For comparison, a Haar–Cascade classifier (HCC) [
23,
24] is applied instead of the NCC method. The Cascade classifier was trained on 6930 images of heads in infrared and 6394 background images not containing any image from the testing frames. In order to detect faces in lower resolutions, the HCC training was performed on multiple image sizes. The resulting displacement error is shown at
Table 2 in comparison to the proposed method. By providing a large set of images, the HCC is able to detect the head but often includes shoulder parts, leading to a higher displacement. Overall the proposed method outperforms the trained HCC.
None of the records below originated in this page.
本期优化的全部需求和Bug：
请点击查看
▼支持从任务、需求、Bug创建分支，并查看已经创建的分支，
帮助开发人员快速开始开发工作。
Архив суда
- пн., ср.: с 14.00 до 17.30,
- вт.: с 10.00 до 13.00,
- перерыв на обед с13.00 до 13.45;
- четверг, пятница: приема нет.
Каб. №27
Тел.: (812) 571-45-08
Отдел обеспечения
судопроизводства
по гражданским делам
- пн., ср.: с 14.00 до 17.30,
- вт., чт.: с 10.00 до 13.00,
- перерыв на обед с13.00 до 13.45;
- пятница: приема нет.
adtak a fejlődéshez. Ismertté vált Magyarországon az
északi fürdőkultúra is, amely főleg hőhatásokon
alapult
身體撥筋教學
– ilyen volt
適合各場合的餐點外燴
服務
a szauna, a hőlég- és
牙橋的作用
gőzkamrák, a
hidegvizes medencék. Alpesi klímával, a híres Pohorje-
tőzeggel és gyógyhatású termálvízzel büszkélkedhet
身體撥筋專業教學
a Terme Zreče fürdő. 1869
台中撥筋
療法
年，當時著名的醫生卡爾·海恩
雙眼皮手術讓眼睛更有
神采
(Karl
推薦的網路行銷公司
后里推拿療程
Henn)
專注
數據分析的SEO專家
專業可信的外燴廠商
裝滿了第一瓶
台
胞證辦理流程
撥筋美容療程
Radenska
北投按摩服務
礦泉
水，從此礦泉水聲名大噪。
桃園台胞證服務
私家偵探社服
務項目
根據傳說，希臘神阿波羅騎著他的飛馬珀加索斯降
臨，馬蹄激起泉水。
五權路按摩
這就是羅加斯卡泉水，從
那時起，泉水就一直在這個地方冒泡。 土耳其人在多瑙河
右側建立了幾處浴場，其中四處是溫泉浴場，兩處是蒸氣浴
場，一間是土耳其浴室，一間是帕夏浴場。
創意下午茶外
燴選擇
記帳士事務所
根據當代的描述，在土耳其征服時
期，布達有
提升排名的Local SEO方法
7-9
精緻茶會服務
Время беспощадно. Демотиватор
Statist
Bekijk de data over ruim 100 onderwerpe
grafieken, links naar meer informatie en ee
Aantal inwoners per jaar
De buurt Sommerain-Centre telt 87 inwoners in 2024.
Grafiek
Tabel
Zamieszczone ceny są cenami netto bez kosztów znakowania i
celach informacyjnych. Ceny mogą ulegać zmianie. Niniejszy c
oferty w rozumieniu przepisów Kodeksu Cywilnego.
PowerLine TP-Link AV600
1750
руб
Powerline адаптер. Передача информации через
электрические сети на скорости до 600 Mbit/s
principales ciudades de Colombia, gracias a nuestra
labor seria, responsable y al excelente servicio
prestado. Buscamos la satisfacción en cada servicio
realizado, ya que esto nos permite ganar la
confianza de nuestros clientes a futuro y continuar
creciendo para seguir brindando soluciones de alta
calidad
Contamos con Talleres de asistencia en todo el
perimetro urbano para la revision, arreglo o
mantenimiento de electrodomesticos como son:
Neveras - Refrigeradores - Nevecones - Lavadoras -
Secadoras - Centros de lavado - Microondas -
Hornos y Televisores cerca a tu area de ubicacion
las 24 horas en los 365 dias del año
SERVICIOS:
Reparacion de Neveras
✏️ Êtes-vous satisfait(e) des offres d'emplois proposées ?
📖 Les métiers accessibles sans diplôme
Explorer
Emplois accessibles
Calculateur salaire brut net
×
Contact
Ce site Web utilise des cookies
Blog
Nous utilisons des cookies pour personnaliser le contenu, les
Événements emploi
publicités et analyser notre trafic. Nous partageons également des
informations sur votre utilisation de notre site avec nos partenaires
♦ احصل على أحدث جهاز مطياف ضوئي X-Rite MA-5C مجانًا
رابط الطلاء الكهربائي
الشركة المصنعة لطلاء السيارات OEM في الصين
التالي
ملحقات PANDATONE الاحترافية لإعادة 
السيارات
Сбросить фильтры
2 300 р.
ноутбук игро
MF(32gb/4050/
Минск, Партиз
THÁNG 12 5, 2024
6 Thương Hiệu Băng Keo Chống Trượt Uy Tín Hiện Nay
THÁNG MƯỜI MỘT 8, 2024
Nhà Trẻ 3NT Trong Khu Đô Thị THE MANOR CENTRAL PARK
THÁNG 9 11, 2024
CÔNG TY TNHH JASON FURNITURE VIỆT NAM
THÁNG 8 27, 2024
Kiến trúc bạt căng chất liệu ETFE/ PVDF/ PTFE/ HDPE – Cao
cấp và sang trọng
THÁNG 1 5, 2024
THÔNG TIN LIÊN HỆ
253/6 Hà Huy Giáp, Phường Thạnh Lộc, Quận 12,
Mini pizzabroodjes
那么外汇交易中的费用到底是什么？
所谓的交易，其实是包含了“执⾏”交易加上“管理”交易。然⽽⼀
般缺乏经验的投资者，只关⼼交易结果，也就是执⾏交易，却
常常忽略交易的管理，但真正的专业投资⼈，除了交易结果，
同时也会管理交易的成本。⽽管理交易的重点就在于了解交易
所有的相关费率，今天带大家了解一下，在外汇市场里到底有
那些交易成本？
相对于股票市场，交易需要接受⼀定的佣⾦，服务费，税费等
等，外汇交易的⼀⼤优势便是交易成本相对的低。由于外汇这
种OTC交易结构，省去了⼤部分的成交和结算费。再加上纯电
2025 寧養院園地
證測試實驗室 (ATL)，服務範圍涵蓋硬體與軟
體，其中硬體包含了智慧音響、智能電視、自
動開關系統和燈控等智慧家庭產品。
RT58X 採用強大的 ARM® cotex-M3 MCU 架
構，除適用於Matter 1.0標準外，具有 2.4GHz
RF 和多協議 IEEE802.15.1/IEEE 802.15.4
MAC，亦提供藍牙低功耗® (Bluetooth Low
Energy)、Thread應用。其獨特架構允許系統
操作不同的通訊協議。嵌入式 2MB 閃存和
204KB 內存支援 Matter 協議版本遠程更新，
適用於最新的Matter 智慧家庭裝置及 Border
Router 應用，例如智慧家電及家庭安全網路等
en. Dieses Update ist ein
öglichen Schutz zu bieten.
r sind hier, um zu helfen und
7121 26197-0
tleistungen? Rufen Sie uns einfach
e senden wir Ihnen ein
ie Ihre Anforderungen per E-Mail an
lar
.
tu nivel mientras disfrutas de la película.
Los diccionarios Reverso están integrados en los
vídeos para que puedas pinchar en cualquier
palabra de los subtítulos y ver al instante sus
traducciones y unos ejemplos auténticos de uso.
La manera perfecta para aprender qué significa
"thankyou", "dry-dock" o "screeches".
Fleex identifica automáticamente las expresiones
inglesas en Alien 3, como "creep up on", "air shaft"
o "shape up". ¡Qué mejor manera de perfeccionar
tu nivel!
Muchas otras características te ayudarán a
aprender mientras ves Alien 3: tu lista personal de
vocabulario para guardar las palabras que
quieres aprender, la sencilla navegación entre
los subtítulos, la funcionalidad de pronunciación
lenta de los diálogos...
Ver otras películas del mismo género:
After analyzing the algorithm, we want to look at the computational efficiency. The algorithm is able to run at 9 fps when the original resolution of 382 × 288 pixel is used. For the lower resolutions the fps are boosted significantly. With the downscaling 87 fps for 1/16th, 112 fps for 1/25th, 357 fps 1/64th and 553 fps for 1/144th of the original resolution are possible running on an Intel i7 7700K processor.